Something we’ve been missing sorely for the past 11 months — those who go to shows, anyway — and it might give a sense of how small a crew that is if you consider the verbiage spent mourning the inability to eat in restaurants versus the scant attention given the near complete loss of Chicago’s vibrant live theater. Not to forget the hole kicked in the livelihoods of thousands of actors, stagehands, wardrobe chiefs, lighting technicians and ticket salespeople.
On-screen live performance just isn’t the same. Since the pandemic struck, I’ve seen three theatrical productions online.
There was a TV version of Jane Austen my wife was watching that seemed tinny and abrasive. I bailed out after 10 minutes. And I tried to introduce “Hamilton” to the boys, but we weren’t in a theater, hadn’t paid $180 a ticket, and the show never grabbed them. After a polite half hour they begged off.
And “The Journey” Thursday night, a one-man show by Scottish illusionist Scott Silven, presented by Chicago Shakespeare Theater, which cracked the secret of getting me to try live online performance. They asked. It’s a magic act, not a play, but I don’t mind magic.

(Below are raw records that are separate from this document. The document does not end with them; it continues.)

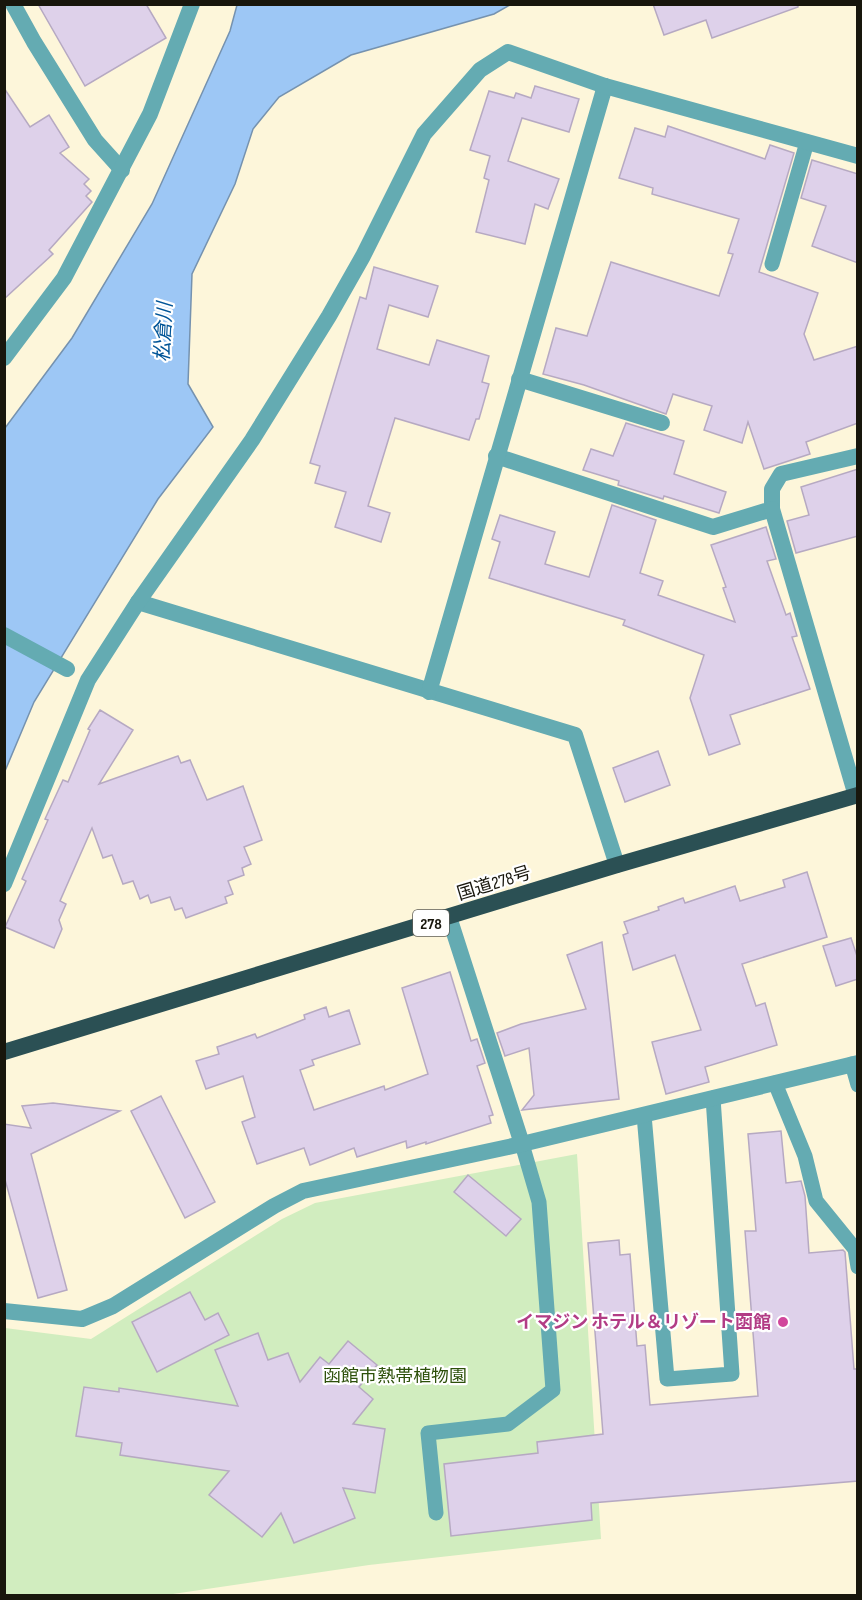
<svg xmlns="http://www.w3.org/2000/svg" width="862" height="1600" font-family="'Sofia Sans Condensed','Noto Sans JP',sans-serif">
  <rect width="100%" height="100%" fill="#fdf6da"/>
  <!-- green -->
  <polygon fill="#d1edbf" points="577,1154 601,1539 369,1565 166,1595 5,1596 5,1328 91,1339 282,1219 315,1203"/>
  <!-- water -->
  <polygon fill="#9dc7f5" stroke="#7592af" stroke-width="1.5" points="237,5 510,5 494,14 351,55 279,97 253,129 235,184 192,274 188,384 213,427 158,499 34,702 5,771 5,428 72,338 152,204 230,31"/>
  <!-- building -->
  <g fill="#ded1ea" stroke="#b6a9c2" stroke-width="1.5">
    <polygon points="38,4 146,4 166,38 85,86"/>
    <polygon points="653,4 798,4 798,7 712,38 706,20 664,35"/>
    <polygon points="535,86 579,99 569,132 522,118 508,161 559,179 548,209 535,204 525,244 476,232 489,180 484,178 490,156 470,150 489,91 514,98 516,93 531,98"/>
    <polygon points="4,88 30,127 49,115 69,147 60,153 89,179 84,184 91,191 86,196 92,202 49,250 53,254 4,299"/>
    <polygon points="668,126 765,159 770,145 794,153 759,272 818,293 804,334 814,360 858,346 858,423 806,442 810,454 764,469 748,422 742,443 704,430 712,406 673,394 666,414 584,385 543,374 556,328 587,336 611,262 719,296 733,254 728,253 739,219 652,194 653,188 619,178 635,128 665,137"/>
    <polygon points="812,160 858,174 858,263 812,246 826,206 801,198"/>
    <polygon points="374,267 438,286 428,317 389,305 377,349 429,365 437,340 489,356 482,382 489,384 479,419 476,419 469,440 395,418 368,506 390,513 381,542 335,527 346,492 315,483 320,466 310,463 360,297 366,299"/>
    <polygon points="626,423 684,441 674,474 726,492 719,513 664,496 663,499 618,485 619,481 583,470 591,449 613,456"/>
    <polygon points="858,469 858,536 796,553 787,521 809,515 801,487"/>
    <polygon points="612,505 656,520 640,573 663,581 658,595 735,622 723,588 726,587 711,545 766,527 776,559 767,561 786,615 790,613 797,636 792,637 810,689 730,715 740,744 709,755 690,698 704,655 623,625 625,620 489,578 500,542 492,539 500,515 555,532 545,564 589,577"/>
    <polygon points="100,710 133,730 99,784 178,756 181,763 190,760 207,800 243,786 262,840 244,847 251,864 242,868 244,875 228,881 233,894 225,897 227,903 186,918 182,908 175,910 170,897 151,903 148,895 140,899 133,881 123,884 112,855 103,858 92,828 60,901 66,904 59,920 62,929 54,948 5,927 26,881 22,879 48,820 45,819 63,780 68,782 90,730 88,729"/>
    <polygon points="658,751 670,785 625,802 613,768"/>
    <polygon points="807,872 827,937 742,964 756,1006 765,1003 777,1045 705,1067 709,1082 666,1094 652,1042 701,1030 675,955 633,970 623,935 628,933 624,922 659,910 658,907 683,898 685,903 735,886 740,901 785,887 783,880"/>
    <polygon points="851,938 858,959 858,979 836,986 823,946"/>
    <polygon points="602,942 619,1099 522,1110 534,1095 529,1048 505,1056 497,1033 521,1024 586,1009 567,955"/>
    <polygon points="450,972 471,1041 477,1039 485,1063 477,1066 493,1115 489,1116 491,1123 426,1144 426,1142 407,1148 406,1141 357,1157 354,1148 310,1165 304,1148 257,1164 242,1122 255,1117 243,1076 206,1089 196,1061 219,1054 217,1047 255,1034 257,1038 305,1019 304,1015 326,1007 329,1017 349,1010 360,1044 312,1060 314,1065 300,1070 314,1110 384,1086 385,1090 428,1074 402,988"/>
    <polygon points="161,1096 215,1202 185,1218 131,1111"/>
    <polygon points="53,1103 120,1111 31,1154 67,1290 38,1298 4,1176 4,1124 31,1128 22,1106"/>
    <polygon points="781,1131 786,1183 801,1181 805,1196 809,1253 843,1250 845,1252 854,1369 858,1369 858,1481 591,1503 592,1520 451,1536 444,1464 538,1453 537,1442 603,1434 588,1243 619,1240 620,1255 630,1254 637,1346 645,1345 650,1405 758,1396 745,1231 756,1231 748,1134"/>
    <polygon points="468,1175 521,1219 506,1236 454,1192"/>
    <polygon points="190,1292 205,1320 218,1313 229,1335 157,1372 132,1322"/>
    <polygon points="258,1333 268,1360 288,1353 300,1382 320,1357 329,1364 348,1341 377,1365 359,1387 373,1399 353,1424 385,1429 375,1493 343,1488 355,1518 294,1543 281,1513 262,1537 209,1495 229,1471 120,1455 122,1443 76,1436 84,1387 119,1392 119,1388 238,1406 215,1350"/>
  </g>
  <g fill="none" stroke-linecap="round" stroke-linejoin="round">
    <!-- service -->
    <g stroke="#64abb2" stroke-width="15">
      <polyline points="772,264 807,142"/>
      <polyline points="852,1064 858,1085"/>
      <polyline points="775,1083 805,1156 816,1201 855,1249 858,1267"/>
      <polyline points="644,1115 667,1379 732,1374 713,1098"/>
      <polyline points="436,1513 428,1433 508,1424 553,1390 539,1202 522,1144"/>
    </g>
    <!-- pedestrian -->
    <polyline stroke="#64abb2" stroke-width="16" points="4,635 67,669"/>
    <!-- minor -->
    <g stroke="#64abb2" stroke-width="16">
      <polyline points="13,4 34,42 95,140 122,170"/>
      <polyline points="4,358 64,278 150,114 192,4"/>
      <polyline points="519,379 662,423"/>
      <polyline points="496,456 713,527 772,509 772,489 781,474 858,456"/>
      <polyline points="772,509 856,796"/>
      <polyline points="138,602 575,735 617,865"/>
      <polyline points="429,692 605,86"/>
      <polyline points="4,884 88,680 138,602 252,440 329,316 363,256 424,134 480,70 508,52 605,86 858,156"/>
      <polyline points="449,917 522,1144"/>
      <polyline points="4,1311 82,1319 113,1306 274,1206 303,1191 522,1144 858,1063"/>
    </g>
    <!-- trunk -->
    <polyline stroke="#2b5054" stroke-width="16" points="4,1052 617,865 858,795"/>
  </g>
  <!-- markers -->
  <circle fill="#d1479c" stroke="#fff" stroke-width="2" cx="783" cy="1322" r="6"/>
  <g text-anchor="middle" stroke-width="4.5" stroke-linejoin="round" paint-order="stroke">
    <!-- shield labels -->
    <rect fill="#fff" stroke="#5d5c55" stroke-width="1.5" x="413" y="910" width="36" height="26" rx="4.5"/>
    <g font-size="16" font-weight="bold" fill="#18160c">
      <text x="431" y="929">278</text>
    </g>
    <!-- street labels -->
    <g font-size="18" fill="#18160c" stroke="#fff">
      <text transform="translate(494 883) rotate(-17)" y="6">国道278号</text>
    </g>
    <!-- hotel labels -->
    <g font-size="18" font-weight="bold" fill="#b23c85" stroke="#fff" text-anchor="end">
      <text x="771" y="1328">イマジン ホテル＆リゾート函館</text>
    </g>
    <!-- park labels -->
    <g font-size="18" fill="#2d500a" stroke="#fff">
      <text x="395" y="1382">函館市熱帯植物園</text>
    </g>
    <!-- water labels -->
    <g font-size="20" font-style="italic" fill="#005497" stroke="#fff">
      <text transform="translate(163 332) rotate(-87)" y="7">松倉川</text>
    </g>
  </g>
  <!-- border -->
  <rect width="862" height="1600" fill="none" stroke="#18160c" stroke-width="12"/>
</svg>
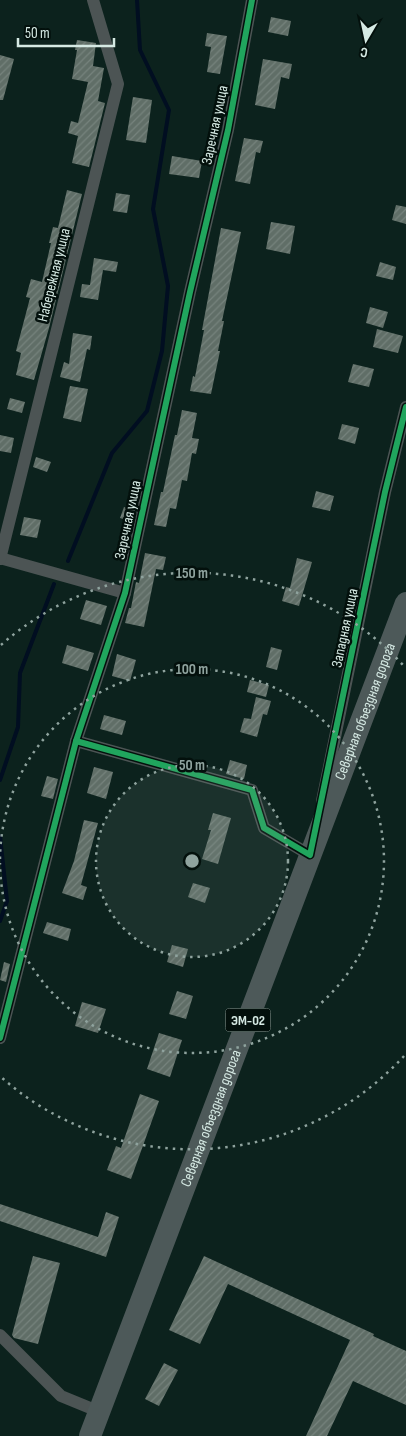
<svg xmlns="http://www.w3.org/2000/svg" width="406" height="1436" font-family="'Sofia Sans Condensed',sans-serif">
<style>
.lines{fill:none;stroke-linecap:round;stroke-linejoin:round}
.stream{stroke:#010e21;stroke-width:4}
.building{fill:url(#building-hatch)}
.street{stroke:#4c5454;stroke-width:12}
.highway{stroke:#4d5959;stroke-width:22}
.cycleway-casing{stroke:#03100c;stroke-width:9}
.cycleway{stroke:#20a55d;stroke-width:6}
.ring{fill:none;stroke:#8fa39e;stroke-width:2.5;stroke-dasharray:2.5 5}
.labels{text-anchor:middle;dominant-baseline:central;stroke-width:5;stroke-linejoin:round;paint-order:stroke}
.shield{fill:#03100c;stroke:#96a8a2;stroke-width:1}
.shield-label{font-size:14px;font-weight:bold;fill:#d5e9e3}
.street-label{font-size:15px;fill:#d5e9e3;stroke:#03100c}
.centre{fill:#8fa39e;stroke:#03100c;stroke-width:2.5}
.ring-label{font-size:15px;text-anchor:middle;font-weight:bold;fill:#8fa39e;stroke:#03100c;stroke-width:5;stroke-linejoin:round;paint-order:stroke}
</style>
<defs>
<pattern id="building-hatch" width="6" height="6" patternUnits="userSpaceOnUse" patternTransform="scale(1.25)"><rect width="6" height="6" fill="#606e67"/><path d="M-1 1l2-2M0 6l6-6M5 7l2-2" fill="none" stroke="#76837d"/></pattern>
</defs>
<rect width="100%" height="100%" fill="#0c221d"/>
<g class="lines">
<g class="stream">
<polyline points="68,561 112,453 147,411 162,351 168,286 153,209 169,110 140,50 137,0"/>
<polyline points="0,780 18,727 20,673 54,584"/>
<polyline points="0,836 7,901 0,921"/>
</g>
</g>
<g class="building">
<polygon points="271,17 291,21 288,36 268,32"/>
<polygon points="207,33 227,36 220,74 207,72 211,47 205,46"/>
<polygon points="77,40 96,43 93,66 104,68 98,101 105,103 89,167 72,163 78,136 68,133 71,121 78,123 88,82 72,79 77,50 75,50"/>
<polygon points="0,55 14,59 3,100 0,100"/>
<polygon points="263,59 292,64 289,79 281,77 275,109 255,105"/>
<polygon points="133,97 152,100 146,143 126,140"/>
<polygon points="244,138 263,141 260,153 256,152 250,184 235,181"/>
<polygon points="172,156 202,161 199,178 169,174"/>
<polygon points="67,190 82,194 49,328 34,380 16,375 21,353 16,351 30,298 26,297 31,279 42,282 51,243 49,243 53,227 58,228"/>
<polygon points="116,193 130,195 127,213 113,211"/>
<polygon points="396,205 406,207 406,224 392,220"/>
<polygon points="271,222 295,226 290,254 266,249"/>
<polygon points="221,228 241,232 222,321 224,321 218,351 220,351 211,394 190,391 193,376 195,377 204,330 202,330"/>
<polygon points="94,258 118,262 116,272 103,270 98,300 80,297 82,284 90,285"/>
<polygon points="380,262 396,267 393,280 376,276"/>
<polygon points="370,307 388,312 383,328 366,323"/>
<polygon points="377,329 403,336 398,353 373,347"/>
<polygon points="73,333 92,336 90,350 87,349 80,382 60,377 64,362 69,364"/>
<polygon points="353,364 374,369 369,387 348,382"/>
<polygon points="70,386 88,389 81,422 63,418"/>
<polygon points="10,398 25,402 22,413 7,409"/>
<polygon points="182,410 197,413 192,438 199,439 196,454 192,453 187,481 182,480 176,509 170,508 166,527 154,525 161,492 163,492 175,435 177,435"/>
<polygon points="342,424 359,428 355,444 338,439"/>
<polygon points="0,435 14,438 11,453 0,451"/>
<polygon points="36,457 51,462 47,472 33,467"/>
<polygon points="316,491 334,496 330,511 312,507"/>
<polygon points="124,507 135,510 132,522 120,518"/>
<polygon points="24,517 41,520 37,538 20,535"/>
<polygon points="145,553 166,557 163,570 156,569 144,627 125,623 129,608 131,608 136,582 139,583"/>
<polygon points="297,558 312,562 299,606 282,601 286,587 290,588"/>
<polygon points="86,600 107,606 101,625 80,619"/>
<polygon points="67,645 94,653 88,671 62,663"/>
<polygon points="271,647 282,650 277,670 266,667"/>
<polygon points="117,654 136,660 130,681 112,676"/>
<polygon points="250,680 269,685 266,697 247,692"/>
<polygon points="256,697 271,701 267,715 263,714 257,737 240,732 244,718 251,719"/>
<polygon points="104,715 126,721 122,735 100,729"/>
<polygon points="230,760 247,765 244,779 226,774"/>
<polygon points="94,767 113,772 106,799 87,793"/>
<polygon points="47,776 58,779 53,799 41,796"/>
<polygon points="213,813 231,818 218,864 202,859 211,830 208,830"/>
<polygon points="84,820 98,823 81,885 87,887 83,900 62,893 74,861"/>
<polygon points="193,883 210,888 205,903 188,897"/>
<polygon points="47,922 71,929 68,941 43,933"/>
<polygon points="172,945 188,949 183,967 167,962"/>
<polygon points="4,962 10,964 6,982 0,980"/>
<polygon points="177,991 193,996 186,1019 169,1014"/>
<polygon points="82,1002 106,1009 98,1033 75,1026"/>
<polygon points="159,1033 182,1040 170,1077 147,1069"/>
<polygon points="140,1094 159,1101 131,1179 107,1170 116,1146 121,1148"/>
<polygon points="0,1204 98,1237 106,1212 119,1217 106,1257 0,1221"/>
<polygon points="33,1256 60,1263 38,1344 14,1338 12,1335"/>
<polygon points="204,1256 374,1334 373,1336 406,1351 406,1405 353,1381 327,1436 306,1436 350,1340 228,1284 200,1344 169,1330"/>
<polygon points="164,1363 178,1370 159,1406 145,1399"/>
</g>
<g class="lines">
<g class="street">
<polyline points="0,558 125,593"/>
<polyline points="0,559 118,84 93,0"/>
<polyline points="76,741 252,790 264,828 310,855 311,850"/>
<polyline points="322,801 385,492 406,407"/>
<polyline points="0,1038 76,741 125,593 190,292 228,130 252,0"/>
<polyline points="0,1335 61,1396 100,1412"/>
</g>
<path class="highway" id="s1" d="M90,1436L406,603"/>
<g class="cycleway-casing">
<g id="cycleway">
<polyline points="76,741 252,790 264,828 310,855 385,492 406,407"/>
<polyline points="0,1038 76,741 125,593 190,292 228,130 252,0"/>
</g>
</g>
<use href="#cycleway" class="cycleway"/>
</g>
<circle cx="192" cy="861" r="96" fill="#8fa39e" fill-opacity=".12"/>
<g class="ring">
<circle cx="192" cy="861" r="96"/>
<path d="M0 859A192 192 0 1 1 0 863"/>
<path d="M404 1056A288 288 0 0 1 1 1077M1 645A288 288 0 0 1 404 666"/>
</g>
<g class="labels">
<rect class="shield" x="225.5" y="1008.5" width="45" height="23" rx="4"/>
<g class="shield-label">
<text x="248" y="1020">ЭМ-02</text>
</g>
<g class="street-label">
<text transform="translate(215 125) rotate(-78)">Заречная улица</text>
<text transform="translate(54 275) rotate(-76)">Набережная улица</text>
<text transform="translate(128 520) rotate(-78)">Заречная улица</text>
<text transform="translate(345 628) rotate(-78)">Западная улица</text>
<text stroke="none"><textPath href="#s1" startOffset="775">Северная объездная дорога</textPath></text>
<text stroke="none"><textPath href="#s1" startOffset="340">Северная объездная дорога</textPath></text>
</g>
</g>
<circle cx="192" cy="861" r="8" class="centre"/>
<g class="ring-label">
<text x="192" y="578">150 m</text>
<text x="192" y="674">100 m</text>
<text x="192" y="770">50 m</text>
</g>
<g transform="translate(366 40) rotate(189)" stroke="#03100c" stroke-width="4" paint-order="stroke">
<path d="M0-4L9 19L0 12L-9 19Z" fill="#d5e9e3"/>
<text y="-8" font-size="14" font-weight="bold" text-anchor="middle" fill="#d5e9e3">С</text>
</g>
<path d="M18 38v8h96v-8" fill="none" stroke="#d5e9e3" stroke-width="2.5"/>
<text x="25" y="38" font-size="15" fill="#d5e9e3" stroke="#03100c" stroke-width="4" paint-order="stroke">50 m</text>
</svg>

The last show I saw in Chicago before the world shut down was Penn & Teller at the Chicago Theater in November 2019. A century ago. They were good.
“The Journey” takes place in a single room, and close-in magic works well on a small screen. The audience, limited to 30, is at times projected in the room, and the basic conjurer’s routine of asking questions of volunteers draws viewers in, underscoring the live quality. We’d been asked to bring an object of personal significance, and I brought a fossil trilobite, which meshed nicely — or should that be inexplicably? — with Silven’s theme of home and time and stones, small cairns which were part of the act.